# Where can a Montreal visitor (from the US) shoot archery in Montreal?



## jeronimo (Mar 4, 2005)

montreal is a pretty big place and there are a few clubs that will let you shoot without becoming a member. where exactly in Montreal will you be staying ? that way i can recommend a club closer to your location.


----------



## mohicanfan (Jun 14, 2011)

jeronimo said:


> montreal is a pretty big place and there are a few clubs that will let you shoot without becoming a member. where exactly in Montreal will you be staying ? that way i can recommend a club closer to your location.


Thank you! We are going to be staying near the airport Thursday night, but we have a car and will be heading up to the Mont Tremblant area for 2 days before driving back down to Montreal for a day. So, ideally, we're looking for someplace we can hit between Montreal and Mont Tremblant to the north.

Regards,
Meredith


----------



## jeronimo (Mar 4, 2005)

here is one that is right on the way from the airport to mt tremblant .http://archerieauteuil.org/index.html they have targets set out to 90 meters and lights so you can shoot at night. if your still around on the 2nd of july they are hosting a 3d tournament. 
here is the contact number 450-625-6428 . if you ask for Tony he can help you out with directions.

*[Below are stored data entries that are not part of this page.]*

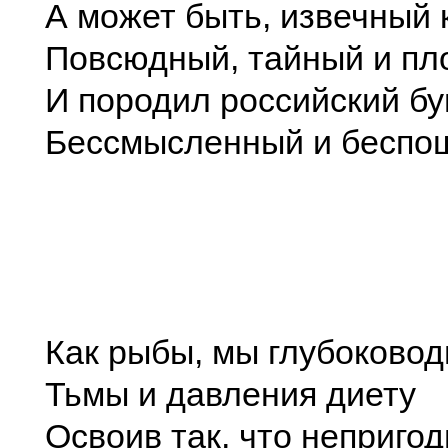
А может быть, извечный к
Повсюдный, тайный и п
И породил российский бу
Бессмысленный и беспо
Как рыбы, мы глубоковод
Тьмы и давления диету
Освоив так, что неприго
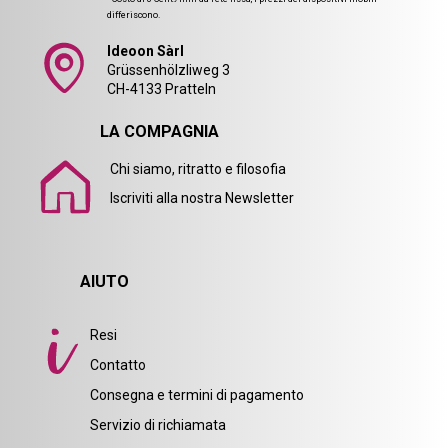
differiscono.
Ideoon Sàrl
Grüssenhölzliweg 3
CH-4133 Pratteln
LA COMPAGNIA
Chi siamo, ritratto e filosofia
Iscriviti alla nostra Newsletter
AIUTO
Resi
Contatto
Consegna e termini di pagamento
Servizio di richiamata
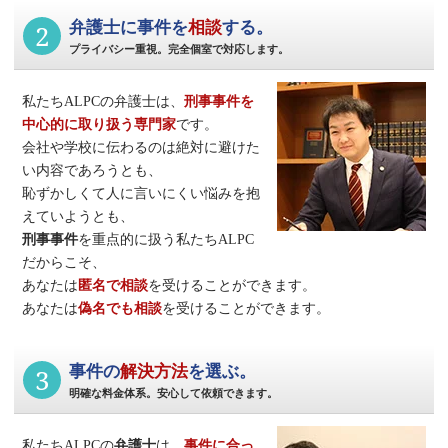
2
弁護士に事件を
相談
する。
プライバシー重視。完全個室で対応します。
私たちALPCの弁護士は、
刑事事件
を
中心的に取り扱う専門家
です。
会社や学校に伝わるのは絶対に避けた
い内容であろうとも、
恥ずかしくて人に言いにくい悩みを抱
えていようとも、
刑事事件
を重点的に扱う私たちALPC
だからこそ、
あなたは
匿名で相談
を受けることができます。
あなたは
偽名でも相談
を受けることができます。
3
事件の
解決方法
を選ぶ。
明確な料金体系。安心して依頼できます。
私たちALPCの
弁護士
は、
事件に合っ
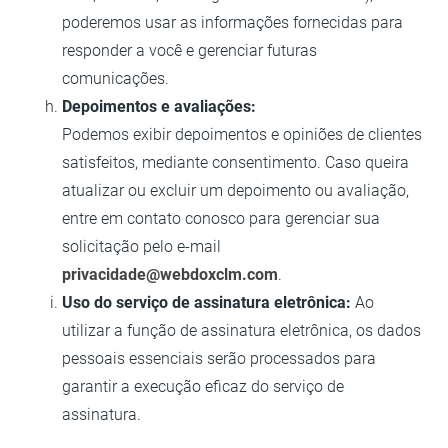
poderemos usar as informações fornecidas para
responder a você e gerenciar futuras
comunicações.
Depoimentos e avaliações:
Podemos exibir depoimentos e opiniões de clientes
satisfeitos, mediante consentimento. Caso queira
atualizar ou excluir um depoimento ou avaliação,
entre em contato conosco para gerenciar sua
solicitação pelo e-mail
privacidade@webdoxclm.com
.
Uso do serviço de assinatura eletrônica:
Ao
utilizar a função de assinatura eletrônica, os dados
pessoais essenciais serão processados para
garantir a execução eficaz do serviço de
assinatura.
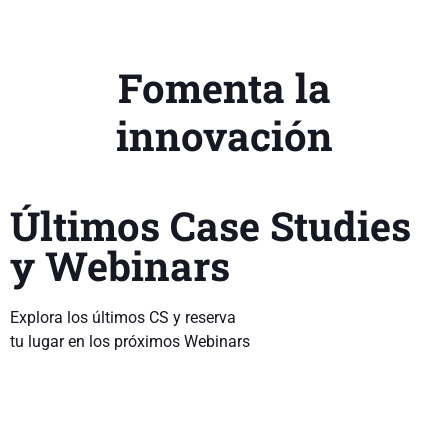
Fomenta la
innovación
Últimos Case Studies
y Webinars
Explora los últimos CS y reserva
tu lugar en los próximos Webinars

http://maps.google.ca/maps?f=d&sour...45.571034,-73.7362&spn=0.048007,0.144196&z=14


----------



## bernardinifan (Dec 12, 2010)

*montr*

http://fr-fr.facebook.com/pages/ARTAM-Tir-à-larc-Parc-Pierre-Bédard/147806101959618?sk=info

here is a link to the only outdour archery range in montreal. I was the training place for the 1976 montreal olympic.


----------